NGAWI, BUSERJATIM.COM –
Berawal bulan Februari 2020 korban mulai mengenal tersangka karena keluarga korban sering meminta bantuan kepada tersangka terutama tentang pengobatan alternatif dan masalah ganguan gaib yang dialami

keluarga korban pada saat itu yang menderita sakit adalah bapak korban dan setelah diobati dengan cara alternatif oleh tersangka bapak korban mulai berangsur sembuh semenjak saat itu korban dan tersangka mulai akrab

dan korban sudah menganggap tersangka sebagai bapaknya sendiri dan tersangka juga sering datang kerumah korban dengan alasan memberikan amalan amalan dan wiritan agar terhindar dari ganguan makhluk gaib

kepada keluarga korban terutama bapak dan ibuk korban selain itu tersangka juga sering memberikan korban uang tunai dengan nominal seratus ribu sampai dengan dua ratus ribu dan juga tersangka menjanjikan kepada korban untuk membiayai semua pendidikanya korban sampai ke Perguruan tinggi yang ada di jakarta

karena saat itu korban masih usia anak anak maka korban percaya dan yakin dengan semua omongan tersangka apalagi selama ini tersangka adalah merupakan orang kepercayaan keluarga korban dan sudah dianggap sebagai guru spiritual oleh korban sampai pada sekiranya bulan Juni 2020 sekitar pukul 23.00 tersangka datang kerumah korban

dengan maksud untuk memberikan amalan kepada bapak dan ibuk korban yang harus diamalkan diluar rumah karena sudah percaya dengan tersangka maka bapak dan ibuk korban menuruti perintah korban dan meninggal rumah sendiri dirumah bersama dengan tersangka

pada saat itulah selanjutnya tersangka melanjutkan aksinya dengan memasuki kamar korban kemudian membujuk korban dan mengatakan membersihkan aura negatif ditubuh korban(akan dibaiat) dengan syarat korban harus melepaskan pakaiannya dan menuruti semua perintah dari tersangka selain itu tersangka juga menyumpah korban bahwa akan menuruti semua kemauan tersangka

kepada korban tersebut dan apabila korban melanggar maka korban akan celaka dan akan menemui kematian karena ketakutan maka korban menuruti semua kemauan pelaku bahkan saat pelaku menyetubuhi korban untuk pertama kalinya dirumah korban tersebut setalah kejadian pertama tersangka merasa ketagihan hingga terus mengulang perbuatan menyetubuhi korban

dengan dalih dan alasan yang sama yaitu hendak membersihkan diri korban sampai perbuatan tersangka tersebut berjalan kurang lebih dua tahun sehingga mengakibatkan korban hamil dengan usia kandungan kurang lebih lima bulan

tersangka menyetubuhi korban pertama kali saat usia tujuh belas tahun dengan dilakukan secara berlanjut dan berulang kali sampai saat ini usia korban sembilan belas tahun dengan total persetubuhan kurang lebih dua ratus kali selama kurun waktu tersebut (pengakuan korban tersangka menyetubuhi setiap bulan sebanyak lima belas sampai dua puluh kali)
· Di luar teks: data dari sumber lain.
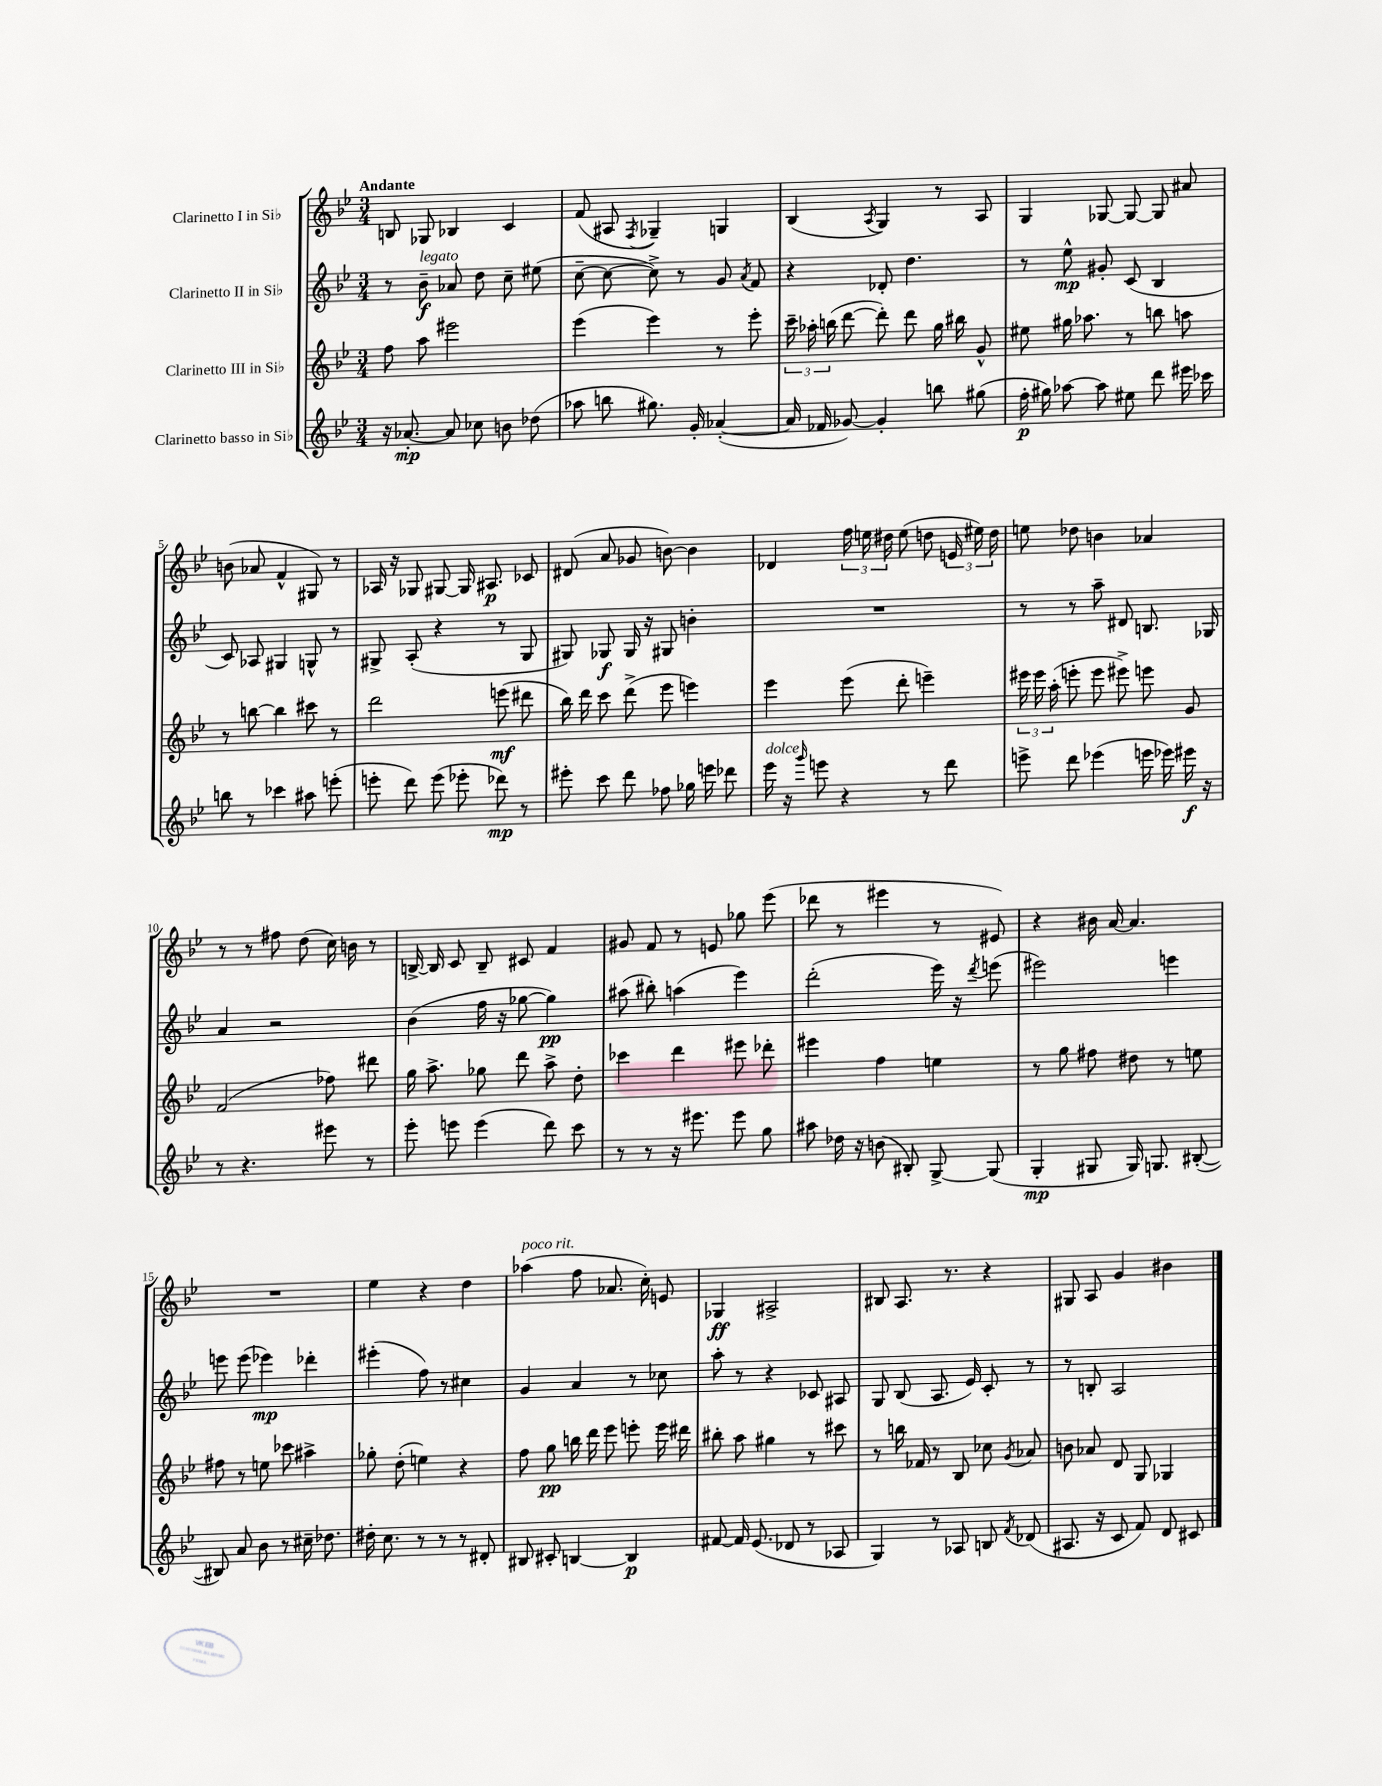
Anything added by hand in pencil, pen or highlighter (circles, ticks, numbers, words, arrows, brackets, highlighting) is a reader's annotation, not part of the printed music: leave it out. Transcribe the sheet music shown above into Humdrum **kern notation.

**kern	**kern	**kern	**kern
*staff4	*staff3	*staff2	*staff1
*clefG2	*clefG2	*clefG2	*clefG2
*k[b-e-]	*k[b-e-]	*k[b-e-]	*k[b-e-]
*M3/4	*M3/4	*M3/4	*M3/4
16r	8ff	8r	8B
[8.a-'	.	.	.
.	8aa	8b-~	8G-
8a-]	2eee#	8a-	4B-
8cc-	.	8dd	.
8b	.	8cc~	4c
(8dd-	.	(8ee#	.
=	=	=	=
8aa-	(4eee-	[8cc~	(8f
8bb	.	8cc_	8A#
.	.	.	8qF
8.gg#)	4eee-)	8cc^])	4G-~)
.	.	8r	.
16g'	.	.	.
([4a-'	8r	8g	4G
.	.	8qa	.
.	8eee-'	8f	.
=	=	=	=
16a-]	24ccc~	4r	(4B-
.	24aa-'	.	.
16f-	.	.	.
.	(24bb	.	.
[8g-)	[8ddd	.	.
.	.	.	8qA
4g-']	8ddd'])	8d-'	4G)
.	8ddd	4.dd	.
8bb	16gg	.	8r
.	16bb#	.	.
(8gg#	8g^^	.	8A
=	=	=	=
16ff'	8ee#	8r	4G
16gg#)	.	.	.
[8aa-	16gg#	8ee-^^	.
.	8.aa-	.	.
8aa-]	.	8g#'	[8G-
8ee#	8r	(8c	8G-_
8ddd	8bb	4B-	8G-]
16eee#	8aa	.	8a#
16ccc-	.	.	.
=	=	=	=
8bb	8r	8c)	(8b
8r	[8bb	8A-	8a-
4ccc-	4bb]	4G#	4f^^
8aa#	8ccc#	8G^^	8G#)
(8eee'	8r	8r	8r
=	=	=	=
8eee'	2ddd	8G#^	16A-
.	.	.	16r
8ddd)	.	(8A'	8G-
(8eee	.	4r	[8G#
8eee-'	.	.	16G#]
.	.	.	8.A#
8ddd-)	(8eee	8r	.
8r	8ddd#	8G#	8c-
=	=	=	=
8eee#'	16bb-)	8G#)	(8d#
.	16ddd	.	.
8ccc	8ccc	8G-	8a
8ddd	(8ddd^	16G-	8g-
.	.	16r	.
8ff-	8eee-	8G#	[8b)
16gg-	4eee)	4b'	4b]
16eee	.	.	.
8ddd-	.	.	.
=	=	=	=
16eee-	4eee-	2.r	4d-
16r	.	.	.
16qqggg	.	.	.
8eee	.	.	.
4r	(8eee-	.	24ff
.	.	.	24ee
.	.	.	24dd#
.	8ddd'	.	(8ee
8r	4eee~)	.	8dd
8ddd	.	.	24e
.	.	.	24ee#)
.	.	.	24dd
=	=	=	=
8eee^	24eee#	8r	8ee
.	24eee#	.	.
.	(24aa'	.	.
8ddd	8eee'	8r	8dd-
(4eee-	8eee	8aa~	4b
.	8eee#^)	8d#	.
16eee	8eee	8.B	4a-
16eee-)	.	.	.
16eee#	8g	.	.
16r	.	16G-	.
=	=	=	=
8r	(2f	4a	8r
4.r	.	.	8r
.	.	2r	8ff#
.	.	.	(8dd
8eee#	8ff-)	.	16cc)
.	.	.	16b
8r	8ddd#	.	8r
=	=	=	=
8eee-'	16gg	(4b-	[16B^
.	8.aa^	.	16B]
8eee	.	.	8c
(4eee	8gg-	16ff	8B~
.	.	16r	.
.	8ddd	[8gg-	8c#
8ddd)	8aa^	4gg-])	4f
8ccc	8dd'	.	.
=	=	=	=
8r	4ccc-	(8aa#	8g#
8r	.	8bb#')	8f
16r	4ddd	(4aa	8r
8.eee#	.	.	.
.	.	.	8e
8eee#	8eee#	4eee-)	8gg-
8gg	8ddd-'	.	(8eee-
=	=	=	=
8aa#	4eee#	(2ddd'	8ddd-
16dd-	.	.	8r
16r	.	.	.
(8b	4ff	.	4eee#
8B#')	.	.	.
[8G^	4ee	16eee-)	8r
.	.	16r	.
.	.	8qddd	.
(8G]	.	(8eee	8e#)
=	=	=	=
4G'	8r	2eee#)	4r
.	8gg	.	.
8G#	8ff#	.	16b#
.	.	.	[16a
16G#)	8dd#	.	4.a]
8.G	.	.	.
.	8r	4eee	.
([8B#'	8ee	.	.
=	=	=	=
8B#])	8ff#	8eee	2.r
8a	8r	(8eee	.
8b-	8ee	4eee-)	.
8r	8ccc-	.	.
16cc#~	4aa#^	4ddd-'	.
8.dd-	.	.	.
=	=	=	=
16dd#'	8gg-'	(4eee#'	4ee-
8.cc	.	.	.
.	(8dd'	.	.
8r	4ee)	8ff)	4r
8r	.	8r	.
8r	4r	4cc#	4dd
8d#'	.	.	.
=	=	=	=
8B#	8ff	4g	(4aa-
8c#'	8gg	.	.
[4B	16bb	4a	8ff
.	16ddd	.	.
.	8eee-	.	8.a-
4B]	8eee'	8r	.
.	.	.	16cc')
.	16eee	8cc-	8e
.	16ddd#	.	.
=	=	=	=
[8f#	8bb#'	8aa'	4G-
16f#]	8aa	8r	.
(8.e-	.	.	.
.	4gg#	4r	2A#^
8d-	.	.	.
8r	8r	8c-	.
8A-	8ccc#	8A#	.
=	=	=	=
4G)	8r	8G	8B#
.	16bb	(8B-	8.A
.	16f-	.	.
8r	8r	8.A	.
.	.	.	8.r
8A-	8B-	.	.
.	.	16e-)	.
8B	8cc-	8c'	4r
8qf	8qg	.	.
(8d-	8a-	8r	.
=	=	=	=
8.A#	8b	8r	8G#
.	8a-	8B'	8A
16r	.	.	.
8c	8d	2A	4g
8f)	8G	.	.
8d	4G-	.	4b#
8c#	.	.	.
==	==	==	==
*-	*-	*-	*-
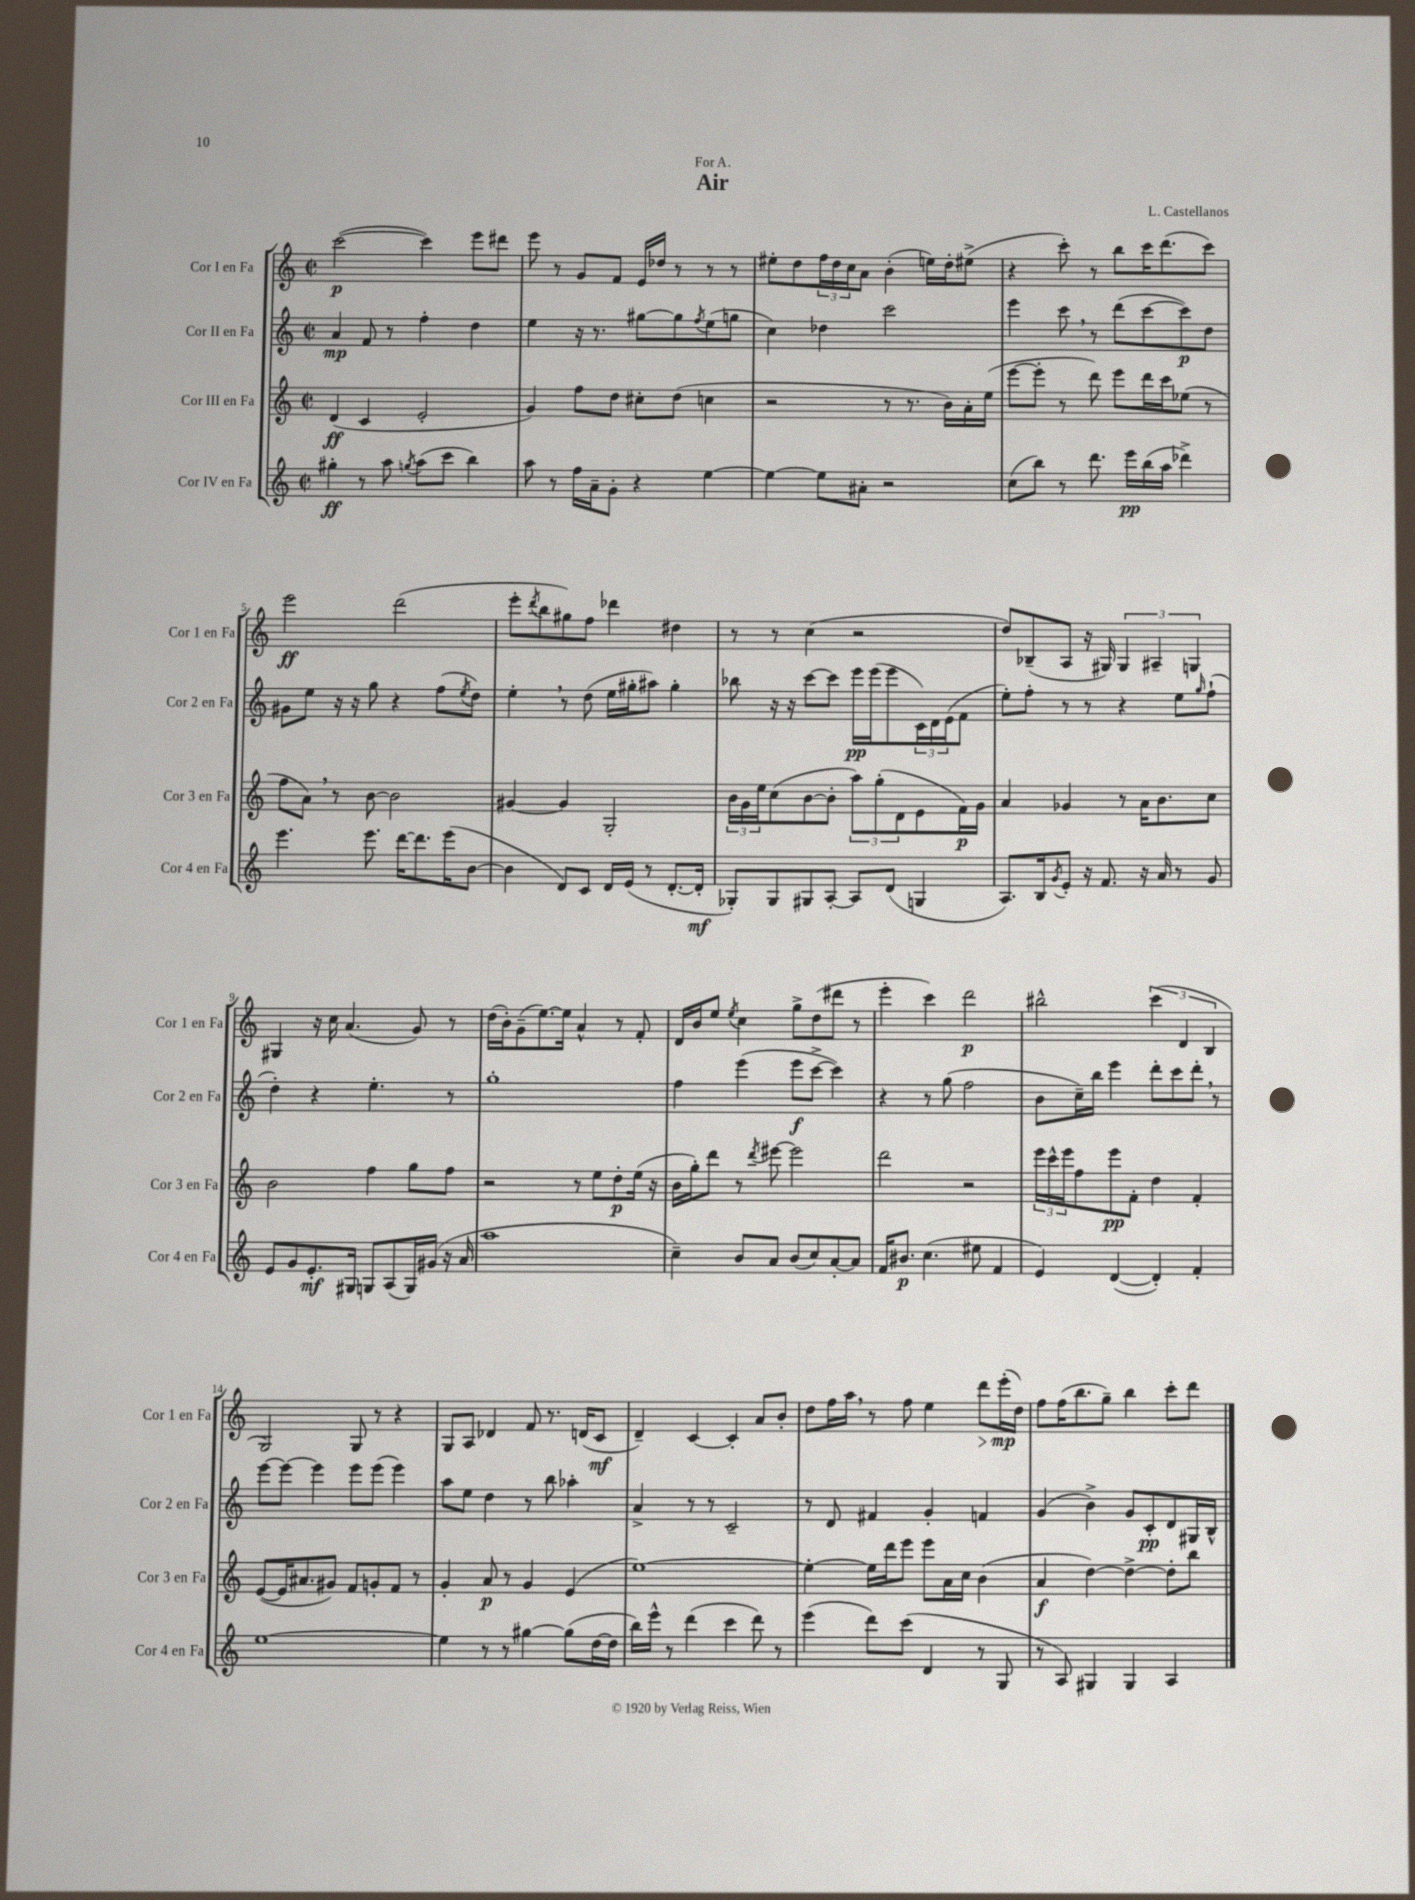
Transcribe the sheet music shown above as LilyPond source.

\header { title = "Air" composer = "L. Castellanos" dedication = "For A." }
<<
\new StaffGroup <<
\new Staff = "s0" \with { instrumentName = "Cor I en Fa" shortInstrumentName = "Cor 1 en Fa" } {
    \clef treble \key c \major \defaultTimeSignature \time 2/2
    c'''2~\p( c'''4) e'''8 dis'''8 |
    e'''8 r8 g'8 f'8 e'16 des''16 r8 r8 r8 |
    eis''8-. d''8 \tuplet 3/2 { f''16 d''16 c''16 } a'8 b'4-.( e''16) d''16-. eis''8->( |
    r4 c'''8-.) r8 b''8 c'''16 d'''8.( c'''8) |
    e'''2\ff d'''2( |
    e'''8-. \acciaccatura { d'''8 } b''8 gis''8) f''8 des'''4 dis''4 |
    r8 r8 c''4( r2 |
    d''8) bes8--( a8 r16 gis16) \tuplet 3/2 { gis4 ais4-- g4 } |
    gis4 r16 c''16 a'4.( g'8) r8 |
    d''16( b'16-.) g'8--( e''8.~) e''16 a'4-^ r8 f'8-. |
    d'16 b'16 e''8 \acciaccatura { e''8 } c''4 g''8-> d''8( dis'''8 r8 |
    e'''4-. c'''4) d'''2\p |
    bis''2-^ \tuplet 3/2 { c'''4( d'4 b4 } |
    g2) g8 r8 r4 |
    g8 a8 des'4 f'8 r8. d'16( c'8\mf |
    d'4--) c'4~ c'4-. a'8 b'8-. |
    d''8 f''16 a''16 \breathe r8 f''8 e''4 d'''8\> e'''16-.\mp\!( d''16) |
    f''8 f''16( b''8. g''8--) b''4 c'''8-. d'''8 \bar "|." |
}
\new Staff = "s1" \with { instrumentName = "Cor II en Fa" shortInstrumentName = "Cor 2 en Fa" } {
    \clef treble \key c \major \defaultTimeSignature \time 2/2
    a'4\mp f'8 r8 f''4-. d''4 |
    e''4 r16 r8. gis''8~ gis''8 \acciaccatura { f''8 } e''8( g''8 |
    c''4) des''4 c'''2 |
    e'''4 c'''8 \breathe r8 d'''8( c'''8~ c'''8\p) d''8 |
    gis'8 e''8 r16 r16 g''8 r4 f''8( \acciaccatura { e''8 } d''8) |
    e''4-. \breathe r8 d''8( e''16 gis''16-. ais''8) gis''4-. |
    bes''8 r16 r16 c'''8~ c'''8 e'''16\pp e'''16( e'''8 \tuplet 3/2 { c'16) d'16 e'16( } f'8 |
    e''8-.) f''8-. r8 r8 r4 e''8 \grace { g''16 } f''8-!( |
    d''4-.) r4 e''4.-. r8 |
    g''1-. |
    f''4 e'''4( e'''8\f c'''8~-> c'''4) |
    r4 r8 g''8( f''2 |
    b'8 c''16--) b''16 e'''4 d'''8-. c'''8 d'''8-. \breathe r8 |
    e'''8~ e'''8~ e'''4 e'''8 e'''8( e'''4) |
    a''8 e''8 d''4 r8 b''8 aes''4-. |
    a'4-> r8 r8 c'2-- |
    r8 d'8 fis'4 g'4-. f'4 |
    g'4( b'4->) g'8 c'8-.\pp d'8 gis16 b16-^ \bar "|." |
}
\new Staff = "s2" \with { instrumentName = "Cor III en Fa" shortInstrumentName = "Cor 3 en Fa" } {
    \clef treble \key c \major \defaultTimeSignature \time 2/2
    d'4\ff( c'4 e'2-. |
    g'4) f''8 d''8 cis''8-. d''8( c''4 |
    r2 r8 r8. b'16) a'16-. e''16( |
    e'''8~ e'''8-. r8 d'''8) e'''8 d'''16 c'''16 ees''8( r8 |
    f''8 a'8) \breathe r8 b'8~ b'2 |
    gis'4~ gis'4 g2-. |
    \tuplet 3/2 { b'16 g'16 e''16 } c''8( b'8~ b'8-. \tuplet 3/2 { a''8) g''8-.( d'8 } e'8 f'16\p) g'16 |
    a'4 ges'4 r8 a'16 b'8. c''8 |
    b'2 f''4 g''8 f''8 |
    r2 r8 e''8 d''8-.\p e''16( r16 |
    b'16 g''16-.) d'''8 r8 \acciaccatura { d'''8 } eis'''8~ eis'''2 |
    d'''2 r2 |
    \tuplet 3/2 { e'''16 c'''16-^ e'''16 } f''8 e'''8\pp f'8-. d''4 f'4-. |
    e'8~( e'16 ais'8. gis'8) f'8 g'8-. f'8 r8 |
    g'4-. a'8\p r8 g'4 e'4( |
    e''1~) |
    e''4~-. e''16 d'''16 e'''8 e'''8 a'16 c''16 b'4( |
    a'4\f d''4~) d''4~-> d''8-. b''8 \bar "|." |
}
\new Staff = "s3" \with { instrumentName = "Cor IV en Fa" shortInstrumentName = "Cor 4 en Fa" } {
    \clef treble \key c \major \defaultTimeSignature \time 2/2
    gis''4-.\ff r8 a''8 \acciaccatura { g''8 } a''8( c'''8 b''4) |
    a''8 r8 f''16 a'16-- g'8-. r4 e''4~ |
    e''4~ e''8 ais'8-. r2 |
    c''8( b''8) r8 d'''8. e'''16\pp b''16( a''16 des'''4->) |
    e'''4. e'''8. d'''16~ d'''8. e'''16( b'8~ |
    b'4 d'8) c'8 d'16 e'16( r8 d'8.~-. d'16-.\mf |
    ges8-.) ges8 gis8 a8~-. a8 d'8( g4 |
    a8.) b16 \acciaccatura { g'8 } e'8-. r16 f'8. r16 a'16 r8 g'8 |
    e'8 g'8 e'8.-.\mf gis16 g8 a8( g16) gis'16( r16 a'16 |
    a''1 |
    c''4--) b'8 a'8 b'8( c''8) a'8~-. a'8 |
    f'16 bis'8.\p c''4.( eis''8 f'4 |
    e'4) d'4~( d'4-.) f'4-. |
    e''1~ |
    e''4 r8 r8 gis''4~ gis''8( d''16~ d''16 |
    b''16) e'''16-^ r8 d'''4( c'''4 d'''8) r8 |
    e'''4( d'''8) c'''8( d'4 r8 g8 |
    r8 a8) gis4 gis4 a4 \bar "|." |
}
>>
>>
dan perbuatan dilakukan dirumah korban dan beberapa kali dilakukan dirumah tersangka korban selam ini tidak menceritakan kejadian yang dialaminya karena takut akan ancaman tersangka sampai setalah korban hamil selanjutnya korban menceritakan semuanya kepada orang kejadian tersebut dilaporkan ke polsek ngawi kota

guna proses lebih lanjut.akhirnya korban dikenakan pasal 76D Jo pasal 81 atau 76E Jo pasal 82 UURI no. 17 tahun 2016 tentang penetap perpu nomer 1 tahun 2016 tentang perubahan kedua diatas undang undang RI nomer 23 tahun 2020 tentang perlindungan anak menjadi Undang undang dengan ancaman pidana penjara minimal 5 tahun dan maksimal 15 tahun.